PANAMENO: You know, over 50 percent of marriages end in divorce. If such an event were to happen, Ms. McCall would end up in a worse situation after a divorce, being in a deeper hole with credit that she wouldn't necessarily be able to pay because she hasn't had income.

MARTIN: So, Holly, last week you delivered a petition to the Consumer Federation Protection Bureau. You actually met with the director, Richard Cordray. Do I have that right? [POST-BROADCAST CORRECTION: the Consumer FINANCIAL Protection Bureau]

MCCALL: Yes. Yes, that's right.

MARTIN: How did that meeting go?

MCCALL: I thought it was a very productive and positive meeting. He and his staff met with us and heard our concerns and we discussed with a very good collaborative effort what we thought could be potential solutions or how we need to evaluate the scope of this problem. And his staff has taken that away and in a month they're going to let us know what they think they potentially could do about this problem.

MARTIN: What can they do? I mean, it's interesting just listening to the two of you. You're both - you and Aracely are both intelligent, thoughtful women, parents with your own life experiences that you're bringing to bear and I'm guessing that people listening to this conversation are kind of changing sides, depending on where they are in this conversation. I'm just wondering, what would be the middle ground here?

MCCALL: I think giving the credit card companies, who really are the experts at assessing the credit risk and the ability to repay, the leeway to consider the household income for certain individuals would be fair and what that looks like, I think, is something that we'll have to wait and see.

MARTIN: But, so for you, this feels as though you are disempowered to speak on behalf of your household. You're not being recognized as an equal partner in the household because the income that is earned for the household is not earned by you?

WHAT YOU HAVE TO DO
Reproduce word for word the part of the interview transcript starting at "MCCALL: Yes. Yes, that's" and ending at "about this problem.".

DATA SEGMENT
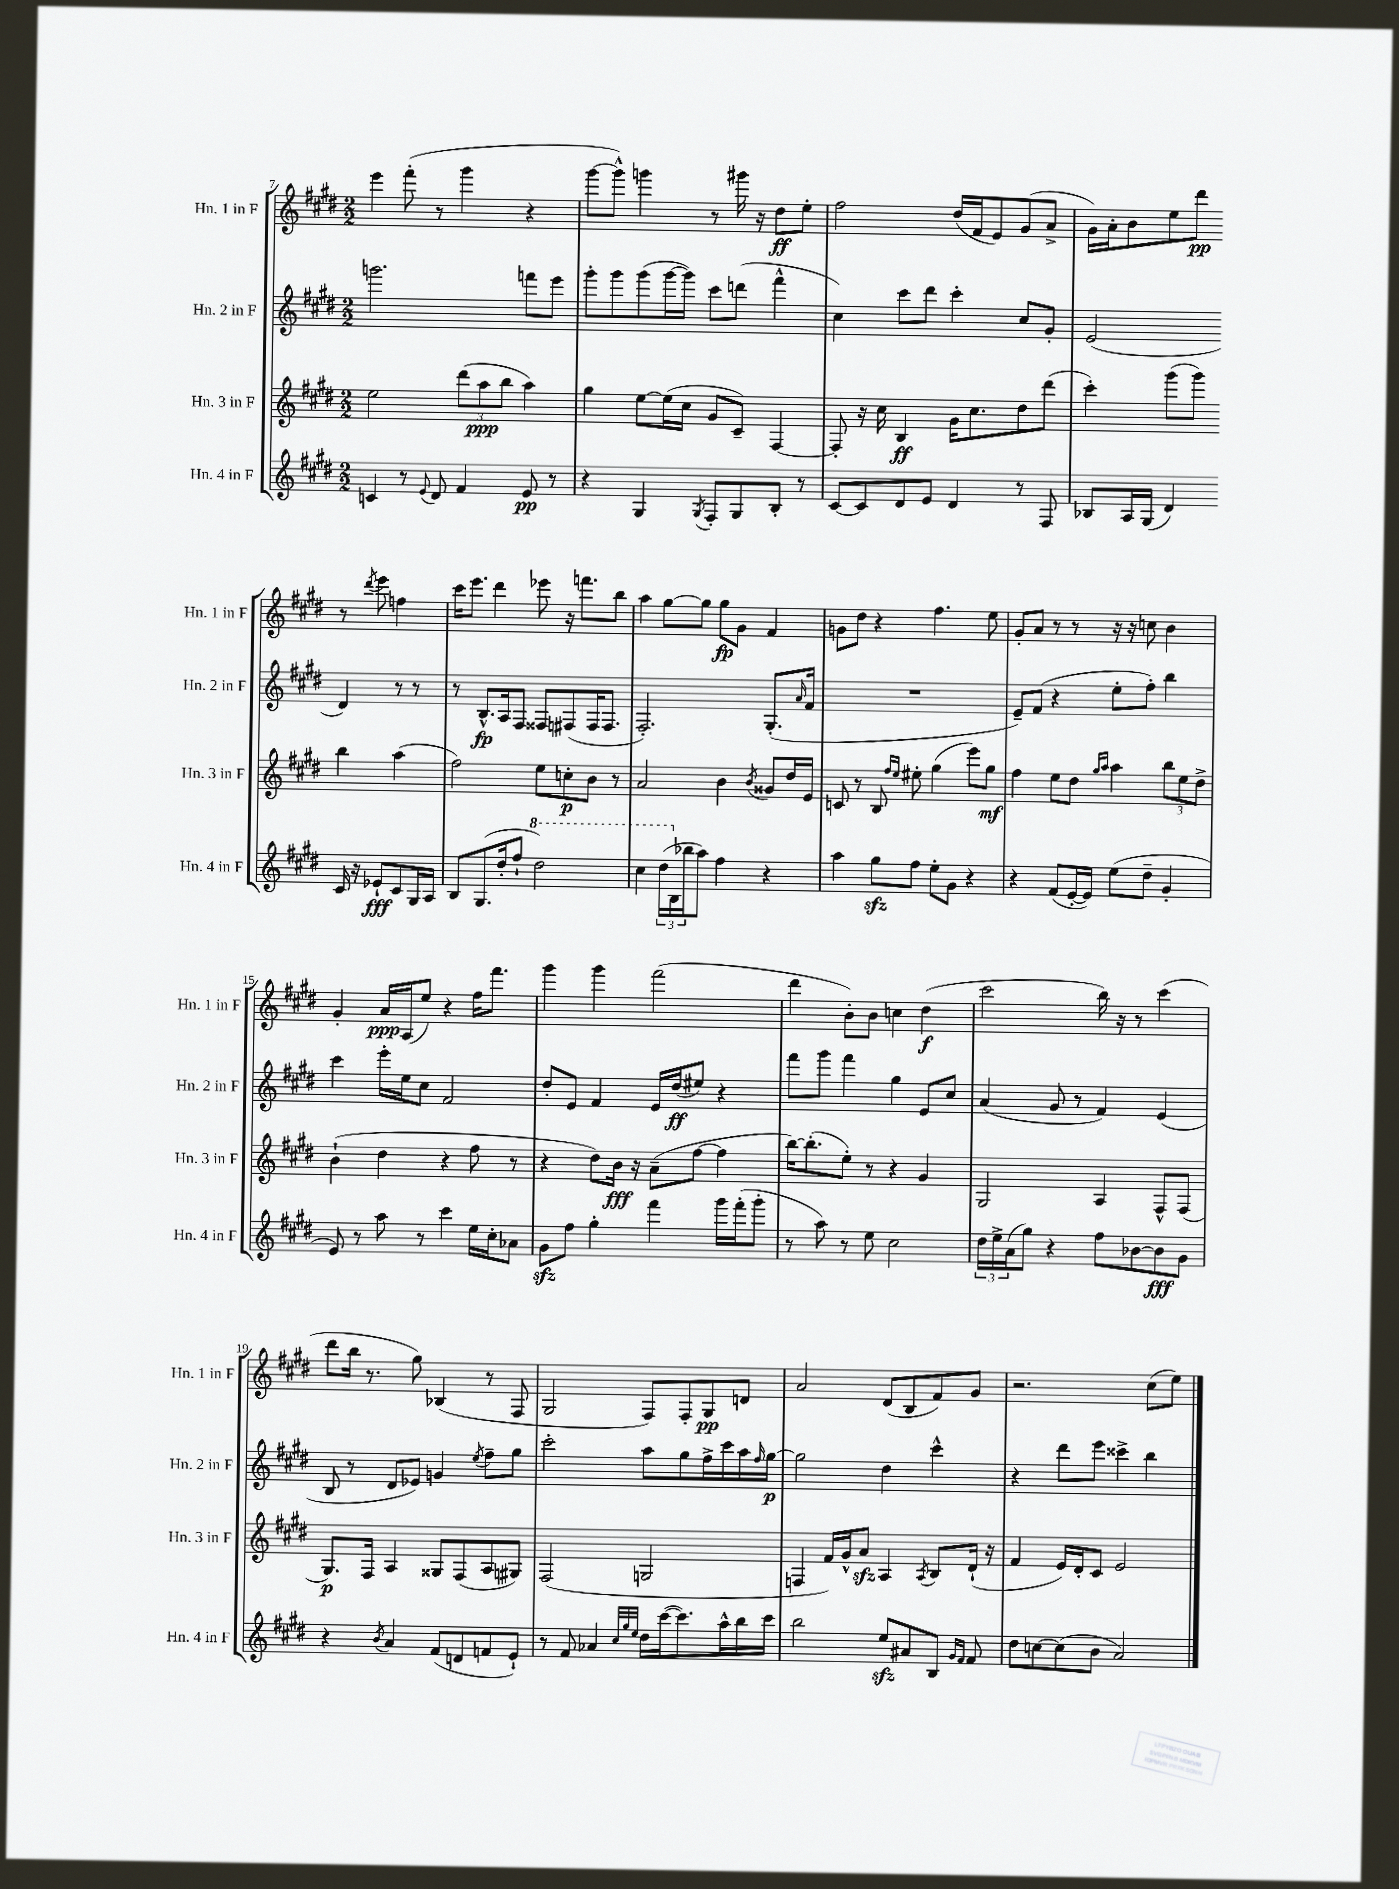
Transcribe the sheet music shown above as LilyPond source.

ANSWER TO THIS PROBLEM
MCCALL: Yes. Yes, that's right.

MARTIN: How did that meeting go?

MCCALL: I thought it was a very productive and positive meeting. He and his staff met with us and heard our concerns and we discussed with a very good collaborative effort what we thought could be potential solutions or how we need to evaluate the scope of this problem. And his staff has taken that away and in a month they're going to let us know what they think they potentially could do about this problem.